まるで悪くない場面設定だ。気温5度。悪くない。左官屋がやってきて青色のペンキで昨夜のごたごたをぺったりと生き埋めにしたみたいな、そんな肌寒い快晴だ。
ひとりですたすたと歩いていく。歩いているのはカップルと飲み明かし組。寝ているのはホームレス。それを見ているのは毒々しく着飾ったおばさん。彼女の見つめ方がアジア的なのに心を動かされる。こうして力いっぱい見つめていれば、きっとこの不潔で見苦しい浮浪者たちが美しい日本から消えてなくなるだろうと信じているかのような――。僕は僕で、こんな東京の美しい冬の朝に、圧倒される思いでいる。

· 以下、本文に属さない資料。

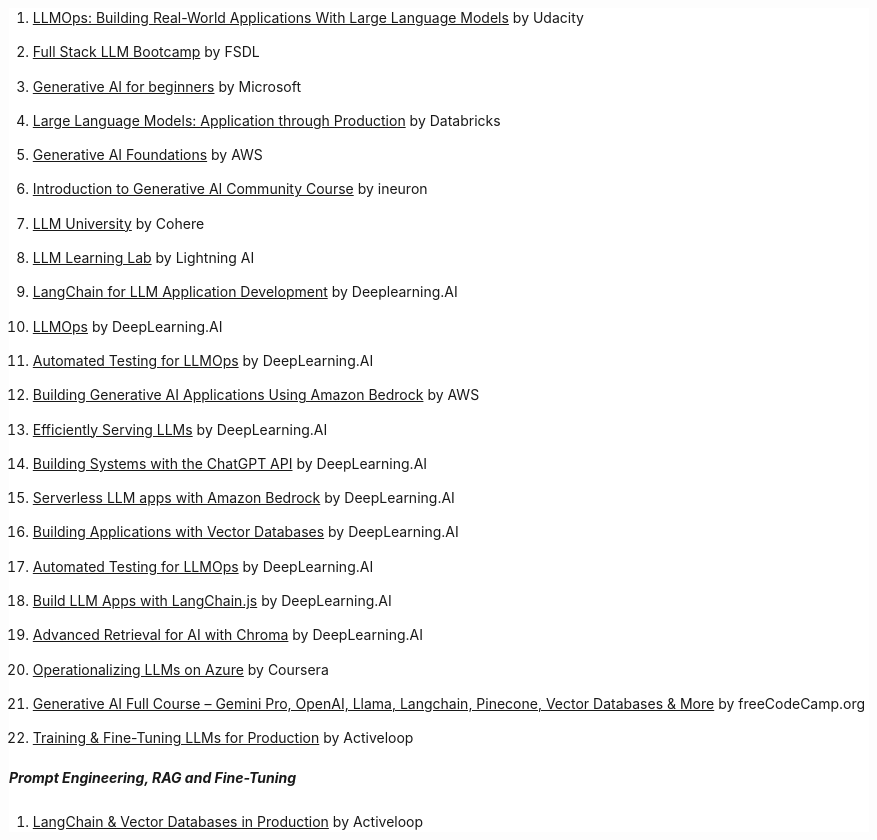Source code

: 1. [LLMOps: Building Real-World Applications With Large Language Models](https://www.udacity.com/course/building-real-world-applications-with-large-language-models--cd13455) by Udacity

2. [Full Stack LLM Bootcamp](https://fullstackdeeplearning.com/llm-bootcamp/) by FSDL

3. [Generative AI for beginners](https://github.com/microsoft/generative-ai-for-beginners/tree/main) by Microsoft

4. [Large Language Models: Application through Production](https://www.edx.org/learn/computer-science/databricks-large-language-models-application-through-production) by Databricks

5. [Generative AI Foundations](https://www.youtube.com/watch?v=oYm66fHqHUM&list=PLhr1KZpdzukf-xb0lmiU3G89GJXaDbAIF) by AWS

6. [Introduction to Generative AI Community Course](https://www.youtube.com/watch?v=ajWheP8ZD70&list=PLmQAMKHKeLZ-iTT-E2kK9uePrJ1Xua9VL) by ineuron

7. [LLM University](https://docs.cohere.com/docs/llmu) by Cohere
8. [LLM Learning Lab](https://lightning.ai/pages/llm-learning-lab/) by Lightning AI
9. [LangChain for LLM Application Development](https://learn.deeplearning.ai/login?redirect_course=langchain&callbackUrl=https%3A%2F%2Flearn.deeplearning.ai%2Fcourses%2Flangchain) by Deeplearning.AI
10. [LLMOps](https://learn.deeplearning.ai/llmops) by DeepLearning.AI
11. [Automated Testing for LLMOps](https://learn.deeplearning.ai/automated-testing-llmops) by DeepLearning.AI
12. [Building Generative AI Applications Using Amazon Bedrock](https://explore.skillbuilder.aws/learn/course/external/view/elearning/17904/building-generative-ai-applications-using-amazon-bedrock-aws-digital-training) by AWS
13. [Efficiently Serving LLMs](https://learn.deeplearning.ai/courses/efficiently-serving-llms/lesson/1/introduction) by DeepLearning.AI
14. [Building Systems with the ChatGPT API](https://www.deeplearning.ai/short-courses/building-systems-with-chatgpt/) by DeepLearning.AI
15. [Serverless LLM apps with Amazon Bedrock](https://www.deeplearning.ai/short-courses/serverless-llm-apps-amazon-bedrock/) by DeepLearning.AI
16. [Building Applications with Vector Databases](https://www.deeplearning.ai/short-courses/building-applications-vector-databases/) by DeepLearning.AI
17. [Automated Testing for LLMOps](https://www.deeplearning.ai/short-courses/automated-testing-llmops/) by DeepLearning.AI
18. [Build LLM Apps with LangChain.js](https://www.deeplearning.ai/short-courses/build-llm-apps-with-langchain-js/) by DeepLearning.AI
19. [Advanced Retrieval for AI with Chroma](https://www.deeplearning.ai/short-courses/advanced-retrieval-for-ai/) by DeepLearning.AI
20. [Operationalizing LLMs on Azure](https://www.coursera.org/learn/llmops-azure) by Coursera
21. [Generative AI Full Course – Gemini Pro, OpenAI, Llama, Langchain, Pinecone, Vector Databases & More](https://www.youtube.com/watch?v=mEsleV16qdo) by freeCodeCamp.org
22. [Training & Fine-Tuning LLMs for Production](https://learn.activeloop.ai/courses/llms) by Activeloop

##### Prompt Engineering, RAG and Fine-Tuning

1. [LangChain & Vector Databases in Production](https://www.youtube.com/redirect?event=video_description&redir_token=QUFFLUhqbVhnQW8xNDdhSU9IUDVLXzFhV2N0UkNRMkZrQXxBQ3Jtc0traUxHMzZJcGJQYjlyckYxaGxYVWlsOFNGUFlFVEdhNzdjTWpPUlQ2TF9XczRqNkxMVGpJTnd5YmYzV0prQ0IwZURNcHhIZ3h1Z051VTl5MXBBLUN0dkM0NHRkQTFua1Jpc0VCRFJUb0ZQZG95b0JqMA&q=https%3A%2F%2Flearn.activeloop.ai%2Fcourses%2Flangchain&v=gKUTDC13jys) by Activeloop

最後の朝が明けた。マンガ喫茶のインターネット個室を這い出てから、そこがいかにもふさわしい宿だった気がして、また来ようなと振り返ってしまった。
成田で? 前回と同じように、和幸でとんかつを食べるほかに用事も思いつかず、きわめて静かに、非常に無駄な時間のかけ方をして、冬から夏へ引っ越した。午前中に空港に入り、夜9時半にうちに着くなんて、無駄だろう。その間も、まったく何もしないのだ。あ、斎藤美奈子『妊娠小説』を読了。ついでに残りわずかだった金子光晴『ねむれ巴里』も読了した。この二つをつなぐキーワードは「病理」である。
うそだよ。どっちもおもしろいんだけどそれはうそ。